----- RECORDS FOR THIS EXERCISE
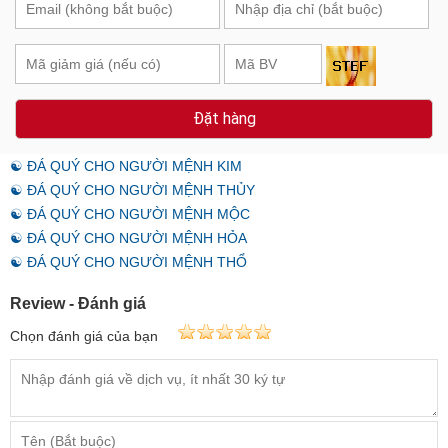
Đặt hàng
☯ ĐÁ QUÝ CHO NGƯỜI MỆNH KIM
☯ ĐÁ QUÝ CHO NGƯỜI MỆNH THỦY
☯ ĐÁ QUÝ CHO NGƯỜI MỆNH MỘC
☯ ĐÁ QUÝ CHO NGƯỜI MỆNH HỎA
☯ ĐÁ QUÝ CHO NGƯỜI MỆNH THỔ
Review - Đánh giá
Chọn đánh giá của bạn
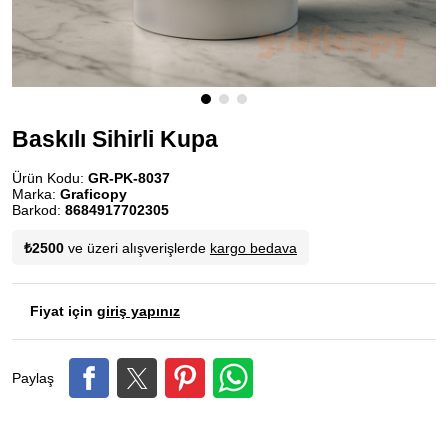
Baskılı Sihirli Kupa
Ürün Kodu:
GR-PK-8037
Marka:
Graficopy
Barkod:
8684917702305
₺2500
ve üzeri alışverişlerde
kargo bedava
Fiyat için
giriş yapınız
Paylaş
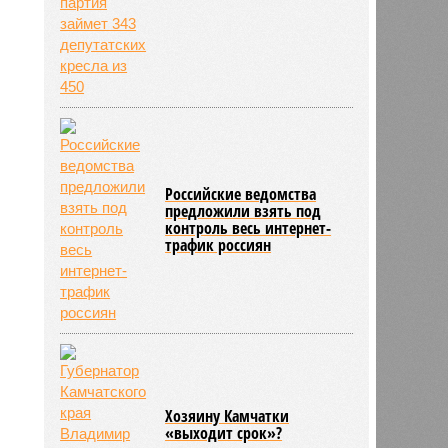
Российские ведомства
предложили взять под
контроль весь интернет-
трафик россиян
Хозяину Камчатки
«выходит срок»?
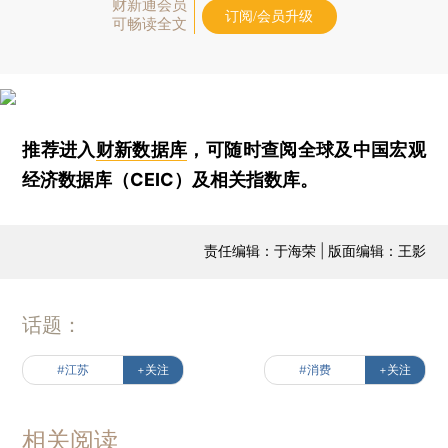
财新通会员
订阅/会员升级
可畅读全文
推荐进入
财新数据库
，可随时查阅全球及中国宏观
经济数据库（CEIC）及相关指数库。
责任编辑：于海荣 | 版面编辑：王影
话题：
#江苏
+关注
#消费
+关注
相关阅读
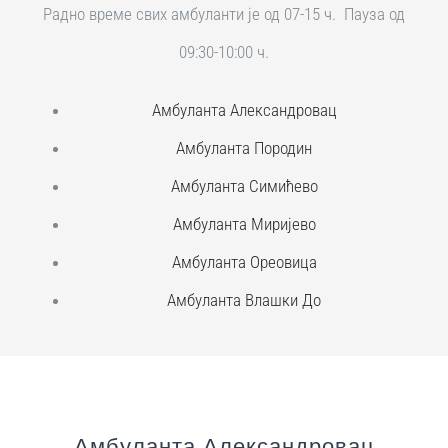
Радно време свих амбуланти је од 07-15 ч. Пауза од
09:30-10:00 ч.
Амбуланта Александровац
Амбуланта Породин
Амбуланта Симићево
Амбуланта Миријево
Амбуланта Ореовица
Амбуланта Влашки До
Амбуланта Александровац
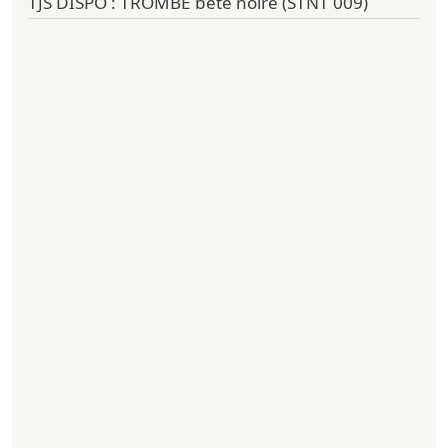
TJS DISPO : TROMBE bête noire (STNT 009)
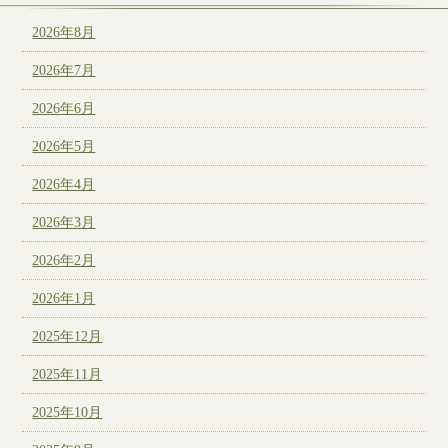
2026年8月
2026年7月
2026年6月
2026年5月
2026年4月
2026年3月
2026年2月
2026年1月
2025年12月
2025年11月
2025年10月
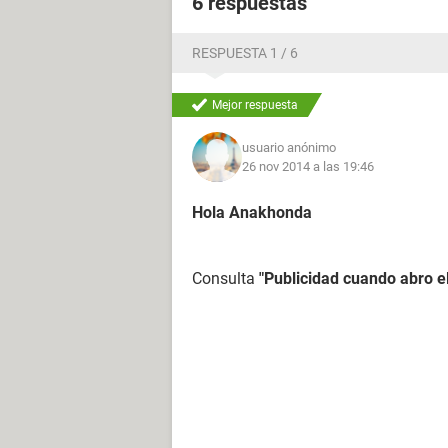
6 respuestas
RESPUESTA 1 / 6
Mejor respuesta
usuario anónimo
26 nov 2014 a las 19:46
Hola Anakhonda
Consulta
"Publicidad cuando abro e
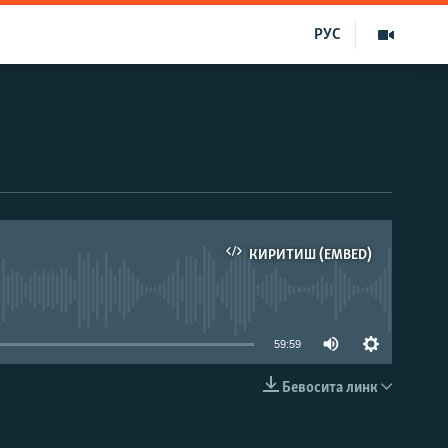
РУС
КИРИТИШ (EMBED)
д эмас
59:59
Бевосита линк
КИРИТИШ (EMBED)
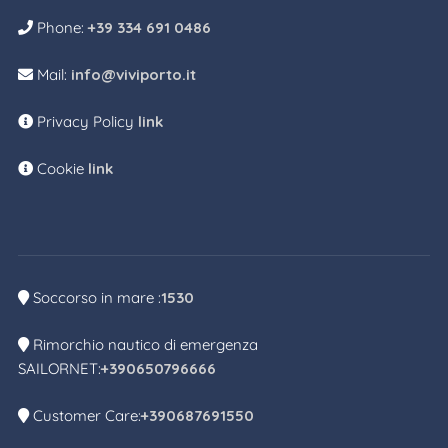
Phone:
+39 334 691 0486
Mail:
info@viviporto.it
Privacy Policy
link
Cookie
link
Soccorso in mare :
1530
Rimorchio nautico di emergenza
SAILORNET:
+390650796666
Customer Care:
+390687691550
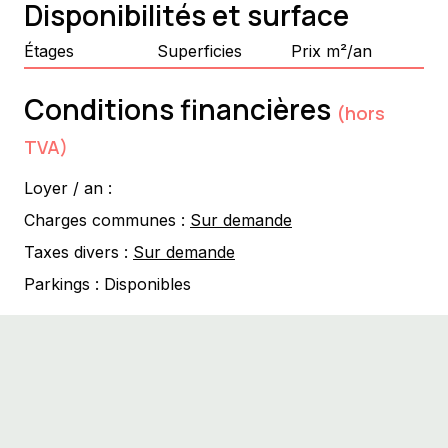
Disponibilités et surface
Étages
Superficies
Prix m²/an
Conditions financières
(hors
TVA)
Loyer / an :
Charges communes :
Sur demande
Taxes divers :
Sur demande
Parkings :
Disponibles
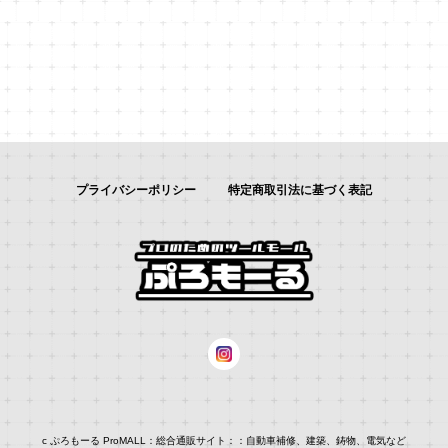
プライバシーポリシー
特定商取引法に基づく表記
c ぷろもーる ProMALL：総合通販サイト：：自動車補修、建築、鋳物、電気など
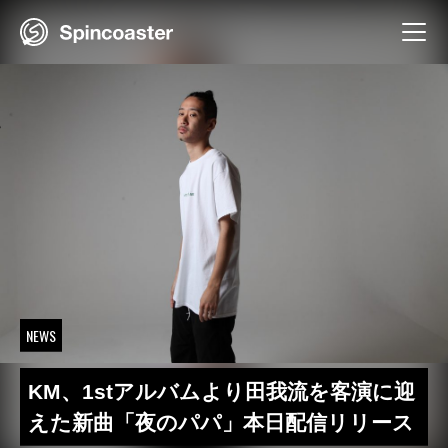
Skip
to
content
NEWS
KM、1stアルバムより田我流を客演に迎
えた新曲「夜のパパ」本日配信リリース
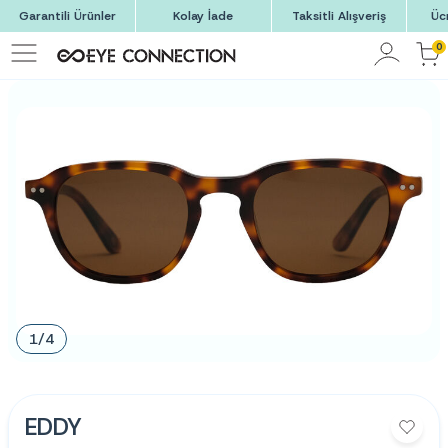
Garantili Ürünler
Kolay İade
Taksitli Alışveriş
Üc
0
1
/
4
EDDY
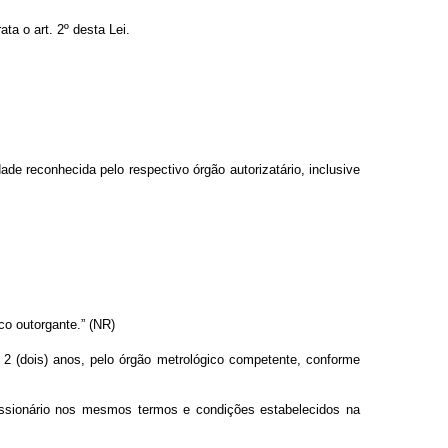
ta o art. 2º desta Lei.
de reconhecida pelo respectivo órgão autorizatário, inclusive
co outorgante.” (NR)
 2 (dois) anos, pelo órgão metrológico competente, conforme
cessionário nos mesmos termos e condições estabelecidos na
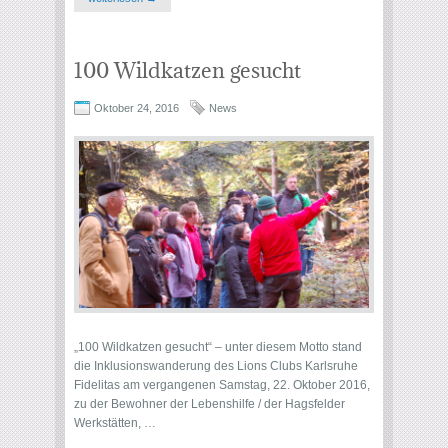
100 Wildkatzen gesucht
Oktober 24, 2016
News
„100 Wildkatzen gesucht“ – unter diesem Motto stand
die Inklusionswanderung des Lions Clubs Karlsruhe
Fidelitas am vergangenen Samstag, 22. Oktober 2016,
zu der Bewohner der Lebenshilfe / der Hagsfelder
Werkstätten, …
----------
Write out all of the text in the material above, line for line and unchanged, leaving out the pictures.

Đặt hàng
☯ ĐÁ QUÝ CHO NGƯỜI MỆNH KIM
☯ ĐÁ QUÝ CHO NGƯỜI MỆNH THỦY
☯ ĐÁ QUÝ CHO NGƯỜI MỆNH MỘC
☯ ĐÁ QUÝ CHO NGƯỜI MỆNH HỎA
☯ ĐÁ QUÝ CHO NGƯỜI MỆNH THỔ
Review - Đánh giá
Chọn đánh giá của bạn
Baskılı Sihirli Kupa
Ürün Kodu:
GR-PK-8037
Marka:
Graficopy
Barkod:
8684917702305
₺2500
ve üzeri alışverişlerde
kargo bedava
Fiyat için
giriş yapınız
Paylaş
Российские ведомства
предложили взять под
контроль весь интернет-
трафик россиян
Хозяину Камчатки
«выходит срок»?
财新通会员
订阅/会员升级
可畅读全文
推荐进入
财新数据库
，可随时查阅全球及中国宏观
经济数据库（CEIC）及相关指数库。
责任编辑：于海荣 | 版面编辑：王影
话题：
#江苏
+关注
#消费
+关注
相关阅读
Радно време свих амбуланти је од 07-15 ч. Пауза од
09:30-10:00 ч.
Амбуланта Александровац
Амбуланта Породин
Амбуланта Симићево
Амбуланта Миријево
Амбуланта Ореовица
Амбуланта Влашки До
Амбуланта Александровац
TJS DISPO : TROMBE bête noire (STNT 009)
2026年8月
2026年7月
2026年6月
2026年5月
2026年4月
2026年3月
2026年2月
2026年1月
2025年12月
2025年11月
2025年10月
6 respuestas
RESPUESTA 1 / 6
Mejor respuesta
usuario anónimo
26 nov 2014 a las 19:46
Hola Anakhonda
Consulta
"Publicidad cuando abro e
РУС
КИРИТИШ (EMBED)
д эмас
59:59
Бевосита линк
КИРИТИШ (EMBED)
Phone:
+39 334 691 0486
Mail:
info@viviporto.it
Privacy Policy
link
Cookie
link
Soccorso in mare :
1530
Rimorchio nautico di emergenza
SAILORNET:
+390650796666
Customer Care:
+390687691550
Disponibilités et surface
Étages
Superficies
Prix m²/an
Conditions financières
(hors
TVA)
Loyer / an :
Charges communes :
Sur demande
Taxes divers :
Sur demande
Parkings :
Disponibles
プライバシーポリシー
特定商取引法に基づく表記
c ぷろもーる ProMALL：総合通販サイト：：自動車補修、建築、鋳物、電気など
Skip
to
content
NEWS
KM、1stアルバムより田我流を客演に迎
えた新曲「夜のパパ」本日配信リリース
Garantili Ürünler
Kolay İade
Taksitli Alışveriş
Üc
0
1
/
4
EDDY
ta o art. 2º desta Lei.
de reconhecida pelo respectivo órgão autorizatário, inclusive
co outorgante.” (NR)
 2 (dois) anos, pelo órgão metrológico competente, conforme
cessionário nos mesmos termos e condições estabelecidos na
100 Wildkatzen gesucht
Oktober 24, 2016
News
„100 Wildkatzen gesucht“ – unter diesem Motto stand
die Inklusionswanderung des Lions Clubs Karlsruhe
Fidelitas am vergangenen Samstag, 22. Oktober 2016,
zu der Bewohner der Lebenshilfe / der Hagsfelder
Werkstätten, …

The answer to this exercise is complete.